With the end of the lockdown in sight, and new late-night opening plans announced for shops in England, it is hoped brighter days lie ahead for the British high street. So investors will be hanging on to every word uttered by Next chief executive Simon Wolfson when he presents the company’s figures on Thursday.

It may be April Fools’ Day but Lord Wolfson is considered a wise head on all matters retail and economic – a view only enhanced by his deft management of Next during a crisis that has finished off weaker businesses such as Debenhams and Topshop-owner Arcadia.

This time last year, with coronavirus newly arrived on British shores, the Next annual results announcement came at a dramatic moment, with Wolfson warning that retailers were “facing a crisis that is unprecedented in living memory”.

He feared his own company’s pre-tax profits would crash to below £100m, a fraction of the near £600m it had banked the year before. In the end his worst predictions did not come true. Guidance given just after a better-than-expected Christmas told investors to expect profits of £342m.

Sales held up better than Wolfson could perhaps have anticipated on the back of the demand from locked-down Britons for home furnishings, loungewear and children’s clothing. Unlike rival Primark, which does not sell online, Next was well-prepared for a tilt to the web after years of investment in its home shopping arm, a hangover from its days as a catalogue-based business.

It will be interesting to learn how spending has held up during this winter’s lockdown slog – and whether he, like L’Oréal, believes the pandemic will give way to another “roaring twenties”.

Wolfson appears to have put his extra lockdown thinking time to good use and made some interesting moves. Next missed out in the auction of the Topshop brand, which went to online rival Asos as part of a £330m deal, but has snapped up a 25% stake in clothing brand Reiss for £33m.

The deal will see Reiss switch to Next’s burgeoning Ocado-like tech service, Total Platform, which handles the web logistics for other brands. This is seen as a future growth channel for the company. The Reiss deal also brings Christos Angelides, a highly regarded Next veteran who has run Reiss since 2017, back into the fold.

Independent retail analyst Richard Hyman says leadership is everything in such a tough retail market. “Wolfson has something very unusual: he is a corporate man with entrepreneurial instincts. Is Next a better retailer than it was 10 years ago? No, but he has identified its competitive edges.”

Next’s resilience to Covid-19 headwinds has helped to propel the share price back towards 2015’s all-time high of £80.15. The initial pandemic panic sent the shares tumbling to a low of £36.62 but they closed last week back up at £78.90.
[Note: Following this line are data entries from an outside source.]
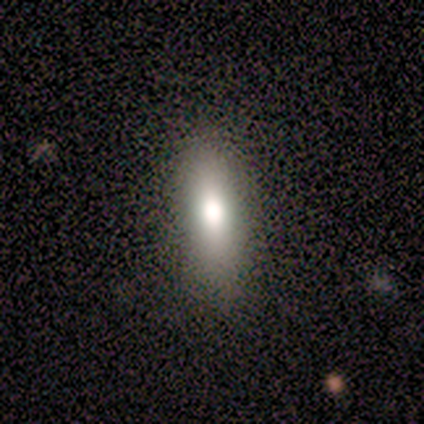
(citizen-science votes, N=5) Smooth or featured?
  - smooth: 80% *
  - featured or disk: 20%
  - star or artifact: 0%
How rounded?
  - in between: 50% * (tied)
  - cigar-shaped: 50% * (tied)
  - round: 0%
Merging?
  - none: 100% *
  - minor disturbance: 0%
  - major disturbance: 0%
  - merger: 0%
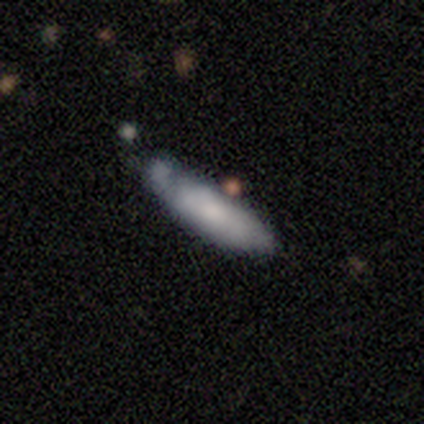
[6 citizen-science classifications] Smooth or featured: smooth — 100%
How rounded: cigar-shaped — 67% (in between — 33%)
Merging: minor disturbance — 83% (none — 17%)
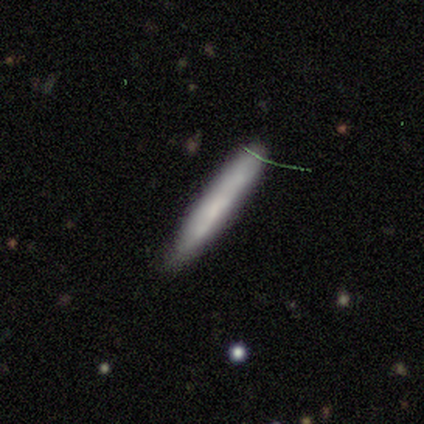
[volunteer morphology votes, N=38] smooth-or-featured: smooth: 63% | featured or disk: 24% | star or artifact: 13%
  how-rounded: cigar-shaped: 100% | round: 0% | in between: 0%
  merging: none: 76% | minor disturbance: 15% | merger: 6% | major disturbance: 3%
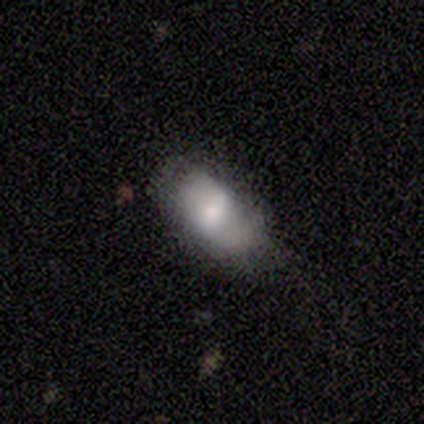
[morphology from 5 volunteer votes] type=featured or disk (60%); edge-on=no (100%); bar=weak (67%); spiral arms=no (67%); bulge=moderate (67%); merging=none (60%).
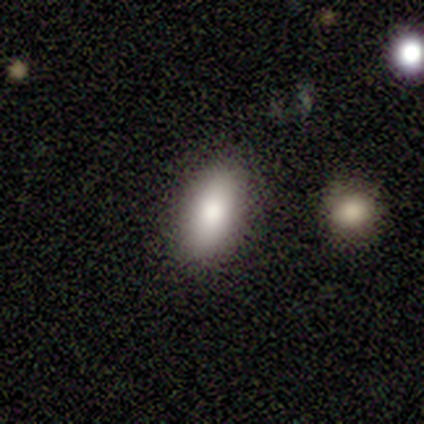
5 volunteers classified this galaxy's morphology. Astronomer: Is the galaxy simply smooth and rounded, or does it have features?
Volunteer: smooth — 80%.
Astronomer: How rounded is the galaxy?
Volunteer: in between — 100%.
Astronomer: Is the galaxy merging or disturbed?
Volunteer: none — 75%.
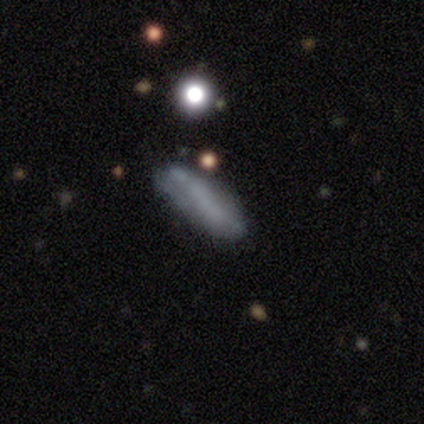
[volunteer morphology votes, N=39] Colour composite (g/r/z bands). It shows a smooth galaxy with no disk features (59%) that is cigar-shaped (52%). Merging: none (53%).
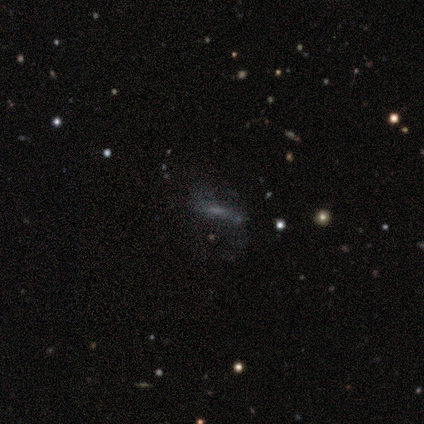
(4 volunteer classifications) This is possibly a smooth galaxy (50%, tied with featured or disk). How rounded: clearly cigar-shaped (100%). Merging: possibly none (50%).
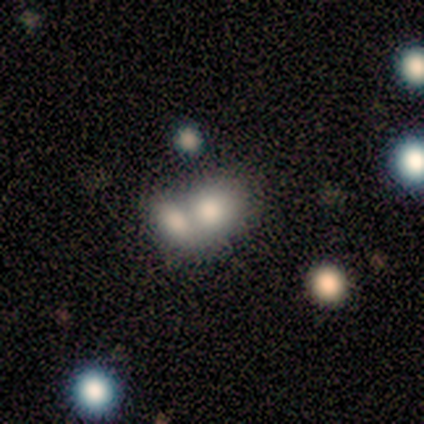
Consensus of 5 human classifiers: This is clearly a smooth galaxy (80%). How rounded: likely in between (75%). Merging: likely merger (60%).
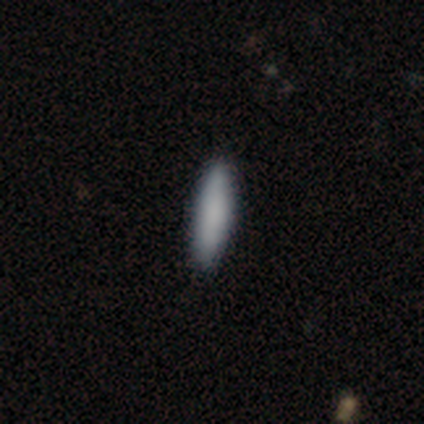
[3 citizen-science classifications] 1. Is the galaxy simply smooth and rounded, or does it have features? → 67% smooth, 33% star or artifact, 0% featured or disk.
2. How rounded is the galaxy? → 50% in between (tied), 50% cigar-shaped (tied), 0% round.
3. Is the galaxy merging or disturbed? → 100% none, 0% minor disturbance, 0% major disturbance, 0% merger.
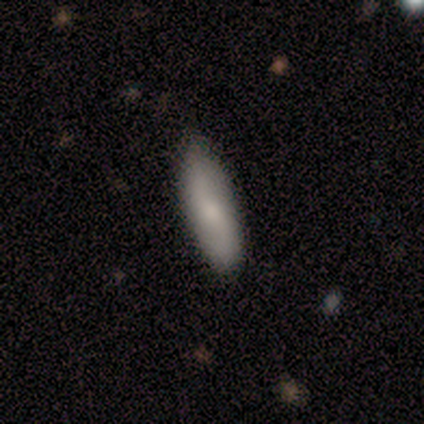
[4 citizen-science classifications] Q: Smooth or featured?
A: smooth (50%); tied with: featured or disk (50%)
Q: How rounded?
A: in between (100%)
Q: Merging?
A: none (100%)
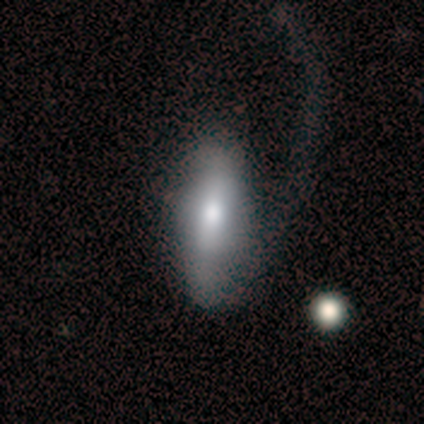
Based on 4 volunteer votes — Smooth or featured?
  - smooth: 75% *
  - featured or disk: 25%
  - star or artifact: 0%
How rounded?
  - in between: 67% *
  - cigar-shaped: 33%
  - round: 0%
Merging?
  - major disturbance: 75% *
  - none: 25%
  - minor disturbance: 0%
  - merger: 0%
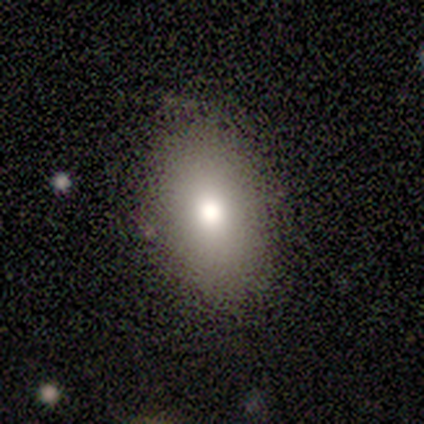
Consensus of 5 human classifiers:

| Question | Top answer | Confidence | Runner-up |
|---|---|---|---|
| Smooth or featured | smooth | 60% | star or artifact (40%) |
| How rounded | in between | 100% | — |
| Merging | none | 100% | — |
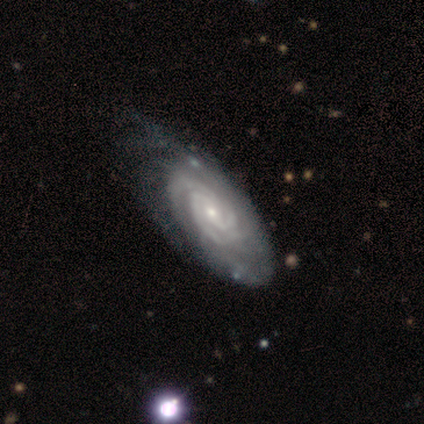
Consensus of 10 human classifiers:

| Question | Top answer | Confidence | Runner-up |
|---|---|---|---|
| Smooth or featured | featured or disk | 100% | — |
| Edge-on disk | no | 60% | yes (40%) |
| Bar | weak | 50% | no (33%) |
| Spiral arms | yes | 100% | — |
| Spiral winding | tight | 83% | medium (17%) |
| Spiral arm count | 3 | 50% | more than 4 (33%) |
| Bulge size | small | 83% | moderate (17%) |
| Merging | none | 60% | minor disturbance (20%) |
This year Wolfson, the FTSE 100’s longest-serving chief executive, took his first non-executive role, at Deliveroo. With fund managers shunning the food delivery company’s upcoming flotation over concerns about its treatment of workers, it will be interesting to see if he regrets the choice.
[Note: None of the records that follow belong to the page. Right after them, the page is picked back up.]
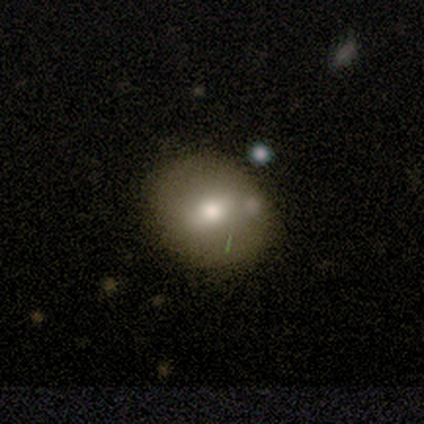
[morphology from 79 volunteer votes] Smooth or featured?
  - smooth: 73% *
  - featured or disk: 23%
  - star or artifact: 4%
How rounded?
  - round: 69% *
  - in between: 31%
  - cigar-shaped: 0%
Merging?
  - none: 41% *
  - minor disturbance: 9%
  - merger: 4%
  - major disturbance: 0%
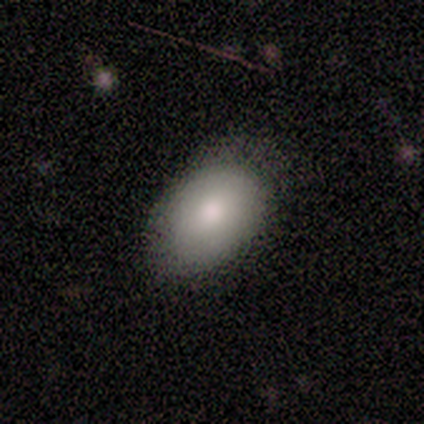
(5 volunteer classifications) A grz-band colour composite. It shows a smooth galaxy with no disk features (100%) that is in between round and cigar-shaped (100%). Merging: none (60%).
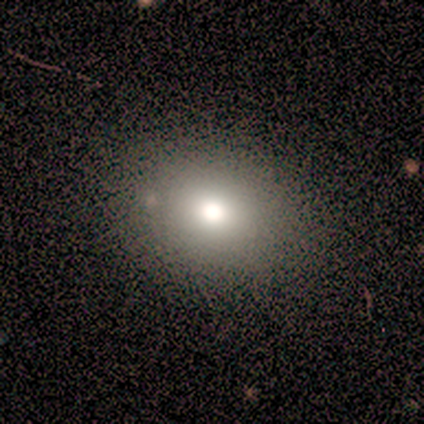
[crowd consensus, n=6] smooth_or_featured: smooth (p=0.83) [alt: featured or disk p=0.17]
how_rounded: in between (p=0.80) [alt: round p=0.20]
merging: none (p=0.83) [alt: minor disturbance p=0.17]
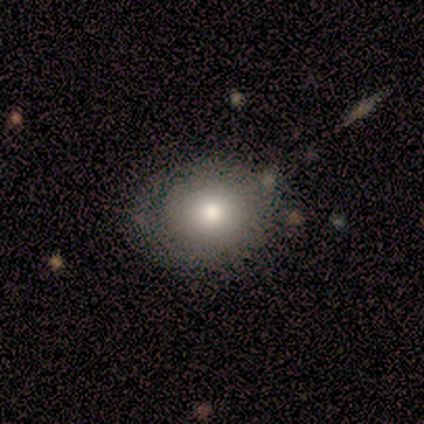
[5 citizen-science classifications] smooth-or-featured: smooth: 100% | featured or disk: 0% | star or artifact: 0%
  how-rounded: in between: 60% | round: 40% | cigar-shaped: 0%
  merging: none: 80% | minor disturbance: 20% | major disturbance: 0% | merger: 0%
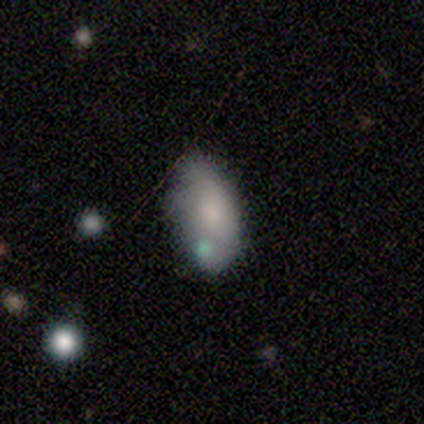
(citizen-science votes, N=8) Q: Smooth or featured?
A: smooth (88%); runner-up: featured or disk (12%)
Q: How rounded?
A: in between (86%); runner-up: round (14%)
Q: Merging?
A: none (50%); runner-up: merger (38%)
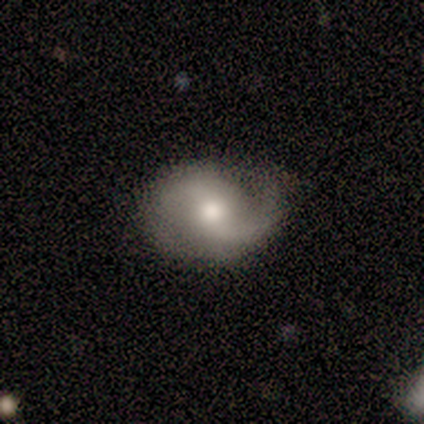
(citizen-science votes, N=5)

But what about the fine detail of running shops, when that is allowed again? Wolfson is one of the few enthusiasts for physical retail space at the right price – and with rents falling these days, it increasingly is. In a recent interview he suggested a tax on online sales was not the answer, but that business rates should be slashed on shops and increased on online warehouses to help right the ship.

The heavy job losses seen in the retail industry over the past year – and John Lewis announcing yet more department store closures – means big questions are being asked about the future of an industry that is the biggest private sector employer, and the economy’s way out of the monster Covid slump. Wolfson is seen as someone who could have at least some of the answers.